Blade Booker y Kimberly eran socios. Él era medio chulo, medio asaltante, y se enorgullecía de esa distinción.
Kimberly recogía a un cineasta en el bar de Times Square y luego conducía a su cliente a una casa de pisos a medio camino de la Novena Avenida, para un rápido acto sexual. En ese momento, Blade surgía de entre las sombras y golpeaba la cabeza del hombre con una porra del departamento de Policía de Nueva York. Luego se repartían el dinero que encontraban en la cartera del hombre, aunque Blade siempre se quedaba con las tarjetas de crédito y las joyas. No por avidez, sino porque no confiaba en el buen juicio de Kimberly.
Lo mejor de todo esto era que, en general, el hombre en cuestión era un esposo errante nada inclinado a informar a la policía del incidente, para no tener que contestar enojosas preguntas sobre qué estaba haciendo en una calleja oscura de la Novena Avenida, cuando su esposa lo estaba esperando en Merrick, Long Island, o Trenton, Nueva Jersey.
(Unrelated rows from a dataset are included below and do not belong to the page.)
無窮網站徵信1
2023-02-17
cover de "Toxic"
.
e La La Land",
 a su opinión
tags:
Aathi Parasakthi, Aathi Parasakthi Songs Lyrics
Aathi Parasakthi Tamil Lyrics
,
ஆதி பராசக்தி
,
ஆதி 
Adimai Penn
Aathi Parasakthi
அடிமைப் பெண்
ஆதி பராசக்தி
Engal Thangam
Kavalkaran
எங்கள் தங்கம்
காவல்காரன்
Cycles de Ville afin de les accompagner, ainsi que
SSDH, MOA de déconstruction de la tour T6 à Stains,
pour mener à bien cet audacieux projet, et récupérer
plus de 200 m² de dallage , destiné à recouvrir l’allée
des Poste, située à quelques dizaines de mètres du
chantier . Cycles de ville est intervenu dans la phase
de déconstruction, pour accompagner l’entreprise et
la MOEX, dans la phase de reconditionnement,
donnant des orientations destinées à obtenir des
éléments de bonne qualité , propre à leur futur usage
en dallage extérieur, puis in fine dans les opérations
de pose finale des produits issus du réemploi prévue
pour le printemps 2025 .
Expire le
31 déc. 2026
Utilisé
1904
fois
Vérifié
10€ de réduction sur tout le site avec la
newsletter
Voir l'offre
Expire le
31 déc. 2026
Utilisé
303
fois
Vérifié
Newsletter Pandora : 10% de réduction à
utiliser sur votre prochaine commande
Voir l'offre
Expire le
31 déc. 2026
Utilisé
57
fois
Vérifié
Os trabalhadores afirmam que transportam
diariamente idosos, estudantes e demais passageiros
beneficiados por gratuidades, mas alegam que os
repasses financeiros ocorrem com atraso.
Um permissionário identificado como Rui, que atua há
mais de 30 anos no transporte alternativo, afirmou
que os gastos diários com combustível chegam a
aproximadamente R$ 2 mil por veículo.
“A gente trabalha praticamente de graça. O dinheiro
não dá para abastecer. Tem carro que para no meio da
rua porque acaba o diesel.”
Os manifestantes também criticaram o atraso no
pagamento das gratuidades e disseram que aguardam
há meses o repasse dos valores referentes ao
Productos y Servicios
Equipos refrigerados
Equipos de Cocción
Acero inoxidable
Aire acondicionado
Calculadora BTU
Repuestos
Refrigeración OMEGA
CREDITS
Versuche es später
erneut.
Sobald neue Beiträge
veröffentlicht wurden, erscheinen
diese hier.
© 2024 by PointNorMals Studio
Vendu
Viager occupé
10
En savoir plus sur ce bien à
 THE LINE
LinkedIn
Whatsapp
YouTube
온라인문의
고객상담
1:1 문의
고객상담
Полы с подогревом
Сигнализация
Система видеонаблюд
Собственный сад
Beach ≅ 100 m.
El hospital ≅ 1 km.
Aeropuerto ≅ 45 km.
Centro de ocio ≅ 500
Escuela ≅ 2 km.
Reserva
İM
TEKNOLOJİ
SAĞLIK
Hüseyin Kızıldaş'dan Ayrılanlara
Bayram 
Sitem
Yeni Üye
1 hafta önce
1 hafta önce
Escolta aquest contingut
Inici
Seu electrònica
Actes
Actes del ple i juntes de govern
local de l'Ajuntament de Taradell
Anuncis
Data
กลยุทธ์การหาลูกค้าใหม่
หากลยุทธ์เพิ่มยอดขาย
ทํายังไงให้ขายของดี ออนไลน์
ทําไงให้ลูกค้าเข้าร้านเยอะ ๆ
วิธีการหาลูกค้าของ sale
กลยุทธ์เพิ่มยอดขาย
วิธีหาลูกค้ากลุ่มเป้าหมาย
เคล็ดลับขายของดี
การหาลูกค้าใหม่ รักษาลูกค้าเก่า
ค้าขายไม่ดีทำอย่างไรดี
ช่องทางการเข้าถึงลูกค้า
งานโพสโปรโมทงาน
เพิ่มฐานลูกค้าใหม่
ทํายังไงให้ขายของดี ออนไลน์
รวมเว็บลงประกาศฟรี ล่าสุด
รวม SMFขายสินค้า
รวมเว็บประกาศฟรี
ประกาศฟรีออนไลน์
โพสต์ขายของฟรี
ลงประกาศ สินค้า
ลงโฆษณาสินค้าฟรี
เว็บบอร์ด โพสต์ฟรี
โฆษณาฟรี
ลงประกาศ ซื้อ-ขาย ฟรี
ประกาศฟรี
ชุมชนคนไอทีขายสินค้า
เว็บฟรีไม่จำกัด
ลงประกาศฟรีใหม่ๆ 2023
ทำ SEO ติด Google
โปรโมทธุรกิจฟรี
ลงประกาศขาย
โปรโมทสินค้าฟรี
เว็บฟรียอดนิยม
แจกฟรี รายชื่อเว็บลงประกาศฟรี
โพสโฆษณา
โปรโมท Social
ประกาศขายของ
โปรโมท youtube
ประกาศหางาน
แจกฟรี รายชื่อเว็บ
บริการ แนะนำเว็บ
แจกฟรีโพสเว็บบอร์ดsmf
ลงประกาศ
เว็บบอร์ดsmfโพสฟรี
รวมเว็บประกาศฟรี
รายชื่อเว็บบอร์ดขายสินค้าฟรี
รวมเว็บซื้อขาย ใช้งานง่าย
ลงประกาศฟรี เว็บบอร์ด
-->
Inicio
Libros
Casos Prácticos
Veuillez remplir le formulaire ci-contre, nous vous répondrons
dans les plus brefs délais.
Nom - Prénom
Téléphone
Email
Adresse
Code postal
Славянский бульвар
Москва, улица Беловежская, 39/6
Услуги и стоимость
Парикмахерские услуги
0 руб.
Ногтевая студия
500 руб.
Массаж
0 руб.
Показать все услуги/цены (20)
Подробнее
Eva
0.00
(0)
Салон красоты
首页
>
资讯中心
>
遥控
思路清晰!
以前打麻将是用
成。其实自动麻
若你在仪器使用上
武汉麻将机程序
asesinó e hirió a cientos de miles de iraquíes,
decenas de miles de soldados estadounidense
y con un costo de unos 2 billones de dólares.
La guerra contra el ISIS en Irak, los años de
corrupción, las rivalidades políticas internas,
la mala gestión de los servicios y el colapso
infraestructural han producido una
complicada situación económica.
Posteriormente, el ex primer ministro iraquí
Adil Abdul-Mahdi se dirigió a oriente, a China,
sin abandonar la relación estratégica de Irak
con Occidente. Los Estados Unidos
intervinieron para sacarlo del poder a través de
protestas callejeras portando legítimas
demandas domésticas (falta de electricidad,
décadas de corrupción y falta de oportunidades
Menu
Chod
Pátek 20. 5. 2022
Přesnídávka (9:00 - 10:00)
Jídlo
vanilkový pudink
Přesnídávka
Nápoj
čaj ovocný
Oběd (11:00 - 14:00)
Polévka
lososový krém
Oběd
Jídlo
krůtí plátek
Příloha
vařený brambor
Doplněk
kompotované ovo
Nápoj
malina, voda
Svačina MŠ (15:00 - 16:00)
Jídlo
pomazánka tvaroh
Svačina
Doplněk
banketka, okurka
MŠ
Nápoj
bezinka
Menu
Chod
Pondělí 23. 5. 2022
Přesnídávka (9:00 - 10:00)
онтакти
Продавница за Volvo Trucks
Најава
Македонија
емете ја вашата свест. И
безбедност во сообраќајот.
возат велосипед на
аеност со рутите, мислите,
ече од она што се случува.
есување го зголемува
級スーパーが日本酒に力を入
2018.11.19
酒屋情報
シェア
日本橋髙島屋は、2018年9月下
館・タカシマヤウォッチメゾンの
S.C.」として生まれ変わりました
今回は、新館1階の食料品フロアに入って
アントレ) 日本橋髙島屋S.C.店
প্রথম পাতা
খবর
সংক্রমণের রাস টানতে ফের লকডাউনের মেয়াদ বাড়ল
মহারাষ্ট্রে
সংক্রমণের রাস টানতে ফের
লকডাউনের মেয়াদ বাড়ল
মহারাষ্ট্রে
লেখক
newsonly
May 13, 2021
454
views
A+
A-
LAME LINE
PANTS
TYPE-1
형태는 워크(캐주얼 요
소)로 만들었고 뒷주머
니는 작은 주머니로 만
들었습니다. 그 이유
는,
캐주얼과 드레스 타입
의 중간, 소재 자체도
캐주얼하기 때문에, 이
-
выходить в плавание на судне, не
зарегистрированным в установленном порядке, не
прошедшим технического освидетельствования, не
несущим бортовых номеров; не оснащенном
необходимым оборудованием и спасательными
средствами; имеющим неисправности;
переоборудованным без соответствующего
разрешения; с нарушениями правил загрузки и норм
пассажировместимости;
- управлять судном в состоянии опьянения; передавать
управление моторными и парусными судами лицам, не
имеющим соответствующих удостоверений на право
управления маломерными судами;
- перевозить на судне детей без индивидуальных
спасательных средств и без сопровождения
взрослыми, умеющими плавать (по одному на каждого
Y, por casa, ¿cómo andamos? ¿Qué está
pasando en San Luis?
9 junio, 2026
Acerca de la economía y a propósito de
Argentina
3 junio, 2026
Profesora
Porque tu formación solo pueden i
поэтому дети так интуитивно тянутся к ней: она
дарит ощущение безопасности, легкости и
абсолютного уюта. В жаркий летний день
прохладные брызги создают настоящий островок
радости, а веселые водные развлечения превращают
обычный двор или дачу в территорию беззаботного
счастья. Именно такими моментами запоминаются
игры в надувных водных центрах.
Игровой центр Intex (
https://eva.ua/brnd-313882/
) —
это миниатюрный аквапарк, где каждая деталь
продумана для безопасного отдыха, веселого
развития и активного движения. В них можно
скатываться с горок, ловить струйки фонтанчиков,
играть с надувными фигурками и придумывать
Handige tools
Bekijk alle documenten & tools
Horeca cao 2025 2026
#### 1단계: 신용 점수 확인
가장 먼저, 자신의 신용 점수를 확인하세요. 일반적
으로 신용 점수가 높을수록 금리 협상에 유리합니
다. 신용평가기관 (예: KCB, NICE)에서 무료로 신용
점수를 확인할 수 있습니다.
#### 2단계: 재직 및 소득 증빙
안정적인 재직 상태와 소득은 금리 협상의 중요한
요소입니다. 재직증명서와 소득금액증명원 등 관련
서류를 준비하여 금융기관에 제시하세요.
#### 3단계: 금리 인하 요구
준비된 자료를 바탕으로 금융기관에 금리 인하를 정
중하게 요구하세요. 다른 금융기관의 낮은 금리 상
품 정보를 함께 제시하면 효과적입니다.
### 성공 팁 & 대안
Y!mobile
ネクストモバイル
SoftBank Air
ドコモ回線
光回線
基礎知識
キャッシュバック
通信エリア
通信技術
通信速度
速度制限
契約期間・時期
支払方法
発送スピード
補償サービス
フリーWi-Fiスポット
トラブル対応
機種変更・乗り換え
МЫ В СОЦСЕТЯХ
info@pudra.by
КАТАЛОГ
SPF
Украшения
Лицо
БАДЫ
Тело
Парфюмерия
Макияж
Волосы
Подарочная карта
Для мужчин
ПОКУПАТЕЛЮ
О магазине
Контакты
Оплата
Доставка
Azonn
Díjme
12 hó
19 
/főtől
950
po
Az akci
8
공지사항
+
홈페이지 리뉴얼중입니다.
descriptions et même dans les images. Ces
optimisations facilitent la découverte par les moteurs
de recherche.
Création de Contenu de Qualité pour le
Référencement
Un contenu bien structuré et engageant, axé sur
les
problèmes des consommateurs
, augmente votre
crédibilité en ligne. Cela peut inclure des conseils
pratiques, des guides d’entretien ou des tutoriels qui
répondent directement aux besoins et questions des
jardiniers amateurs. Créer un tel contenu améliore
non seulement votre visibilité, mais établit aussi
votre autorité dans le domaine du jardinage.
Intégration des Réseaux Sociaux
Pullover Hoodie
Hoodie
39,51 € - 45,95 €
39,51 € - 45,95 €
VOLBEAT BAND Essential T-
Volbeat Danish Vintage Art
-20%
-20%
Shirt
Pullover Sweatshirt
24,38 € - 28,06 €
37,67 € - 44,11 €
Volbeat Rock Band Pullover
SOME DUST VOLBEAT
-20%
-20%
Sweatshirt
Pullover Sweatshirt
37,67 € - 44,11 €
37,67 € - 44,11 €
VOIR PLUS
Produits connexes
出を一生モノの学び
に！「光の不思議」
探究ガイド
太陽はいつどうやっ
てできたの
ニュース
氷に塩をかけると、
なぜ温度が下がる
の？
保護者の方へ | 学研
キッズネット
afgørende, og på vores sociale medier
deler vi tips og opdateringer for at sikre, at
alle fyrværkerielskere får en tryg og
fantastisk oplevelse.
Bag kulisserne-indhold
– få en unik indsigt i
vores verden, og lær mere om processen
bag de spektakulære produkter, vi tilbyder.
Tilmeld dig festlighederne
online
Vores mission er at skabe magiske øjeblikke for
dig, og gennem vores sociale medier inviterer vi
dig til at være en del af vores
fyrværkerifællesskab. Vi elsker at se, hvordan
Como simple medida de seguridad, tanto Blade como Kim evitaban aparecer por el bar Cinema de Times Square durante una semana. Y tampoco iban por la Novena Avenida. Entonces se trasladaban a la Segunda. En una ciudad como Nueva York, eso era como marcharse a otra estrella de la galaxia. Ésa era la razón principal por la que a Blade Booker le gustaba tanto Nueva York. Era invisible, como
La Sombra
, el hombre de las mil caras. Y era también como aquellos insectos y pájaros que veía en los canales de televisión pública, que cambiaban de color para confundirse con el terreno; aquellos insectos que se enterraban para escapar de los depredadores. En resumen, a diferencia de la mayoría de los ciudadanos, Blade Booker se sentía a salvo en Nueva York.